宋绒把空荡荡的碗按在餐桌边上,一时沉默。往日他遇上这种被无端刁难针对的情况,都会因为怕被扫地出门而默默承受下来。毕竟他没有自己的居所,没有独立挣钱的能力,即便再委屈再不甘也不可能脱离家庭。
但不知怎的,今天的宋绒嘴又硬了一点。他放下碗后,下意识地用右手扣住左手手腕,指尖碰到袖口那颗透明纽扣,轻声道:“今天作业多,没时间洗,我先回去了。

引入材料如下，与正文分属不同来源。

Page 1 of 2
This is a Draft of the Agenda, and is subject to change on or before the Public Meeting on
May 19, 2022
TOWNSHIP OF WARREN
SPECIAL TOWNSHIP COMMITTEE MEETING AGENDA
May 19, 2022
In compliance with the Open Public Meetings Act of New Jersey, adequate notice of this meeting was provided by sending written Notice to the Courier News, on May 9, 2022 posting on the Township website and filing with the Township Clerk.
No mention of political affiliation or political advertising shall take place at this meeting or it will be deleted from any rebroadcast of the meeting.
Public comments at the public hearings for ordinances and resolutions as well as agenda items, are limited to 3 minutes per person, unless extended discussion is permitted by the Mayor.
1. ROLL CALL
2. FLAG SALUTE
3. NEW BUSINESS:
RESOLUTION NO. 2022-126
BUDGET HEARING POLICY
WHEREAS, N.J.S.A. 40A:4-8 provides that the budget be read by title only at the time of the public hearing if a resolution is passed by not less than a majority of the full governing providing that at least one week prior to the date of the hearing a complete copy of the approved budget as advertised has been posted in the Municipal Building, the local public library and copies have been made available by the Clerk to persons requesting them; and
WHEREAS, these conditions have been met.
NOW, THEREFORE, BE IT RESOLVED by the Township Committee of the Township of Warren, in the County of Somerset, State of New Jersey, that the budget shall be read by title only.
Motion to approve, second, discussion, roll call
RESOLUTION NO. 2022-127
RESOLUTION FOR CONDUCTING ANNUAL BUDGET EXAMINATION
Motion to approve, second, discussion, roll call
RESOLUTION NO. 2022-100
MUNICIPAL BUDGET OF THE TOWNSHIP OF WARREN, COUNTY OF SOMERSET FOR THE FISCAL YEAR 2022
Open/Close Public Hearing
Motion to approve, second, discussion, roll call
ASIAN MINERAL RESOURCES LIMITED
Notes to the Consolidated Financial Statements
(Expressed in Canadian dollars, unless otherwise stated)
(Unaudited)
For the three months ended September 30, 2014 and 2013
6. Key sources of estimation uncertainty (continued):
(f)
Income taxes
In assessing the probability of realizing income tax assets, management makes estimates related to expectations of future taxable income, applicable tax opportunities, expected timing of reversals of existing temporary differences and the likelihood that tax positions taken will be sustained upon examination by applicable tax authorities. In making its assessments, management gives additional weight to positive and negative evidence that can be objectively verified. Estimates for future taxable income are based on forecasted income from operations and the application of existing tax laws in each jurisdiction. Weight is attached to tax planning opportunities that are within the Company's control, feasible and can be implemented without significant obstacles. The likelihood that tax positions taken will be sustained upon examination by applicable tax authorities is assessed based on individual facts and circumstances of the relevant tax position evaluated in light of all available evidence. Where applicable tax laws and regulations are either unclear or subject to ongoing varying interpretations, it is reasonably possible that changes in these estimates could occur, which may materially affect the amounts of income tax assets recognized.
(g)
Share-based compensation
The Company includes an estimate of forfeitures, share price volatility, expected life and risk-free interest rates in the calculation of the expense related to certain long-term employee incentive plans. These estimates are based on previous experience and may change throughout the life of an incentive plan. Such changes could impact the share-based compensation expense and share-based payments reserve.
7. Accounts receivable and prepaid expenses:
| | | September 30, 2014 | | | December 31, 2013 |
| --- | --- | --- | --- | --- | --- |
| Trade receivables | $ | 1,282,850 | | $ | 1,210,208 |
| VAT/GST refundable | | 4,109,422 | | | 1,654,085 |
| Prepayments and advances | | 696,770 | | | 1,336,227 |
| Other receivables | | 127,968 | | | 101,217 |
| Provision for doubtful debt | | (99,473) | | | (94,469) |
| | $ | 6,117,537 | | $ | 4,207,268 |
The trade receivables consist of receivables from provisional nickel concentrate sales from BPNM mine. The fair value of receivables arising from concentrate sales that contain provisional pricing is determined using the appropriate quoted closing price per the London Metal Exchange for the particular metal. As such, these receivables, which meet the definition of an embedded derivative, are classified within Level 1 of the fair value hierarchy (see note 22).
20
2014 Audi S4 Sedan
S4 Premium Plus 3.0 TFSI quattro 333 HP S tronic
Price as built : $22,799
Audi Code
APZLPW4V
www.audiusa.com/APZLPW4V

”
“你甩什么脸色?”父亲撂下筷子,“谁知道你今天回不回来,还得让全家人等你吃饭?还写什么作业,成绩这么烂,一本都考不上,不如趁早退学好了,赖在那还浪费我的钱……”
宋绒垂下眼,没说什么,回房间锁上门,隔绝开门外毫无缘由的骂声。
腿软得要烂成一滩泥了,宋绒默默想,今天他真是把元旦以来所有的运动量都一并攒着消耗了。他拖着步子走到床沿,把自己整个人摔到上面去,然后又从凸出一块硬痕的被窝里抽出一条橡胶假蛇。
……也不是第一次了。宋绒麻木地想着,在床上静悄悄地窝了几秒钟,而后强撑着身子站起来,拎着假蛇回到卧室门口,拉开一条门缝,对着在门外偷摸地往地上放玻璃珠的弟弟的脑袋砸过去:“还给你。”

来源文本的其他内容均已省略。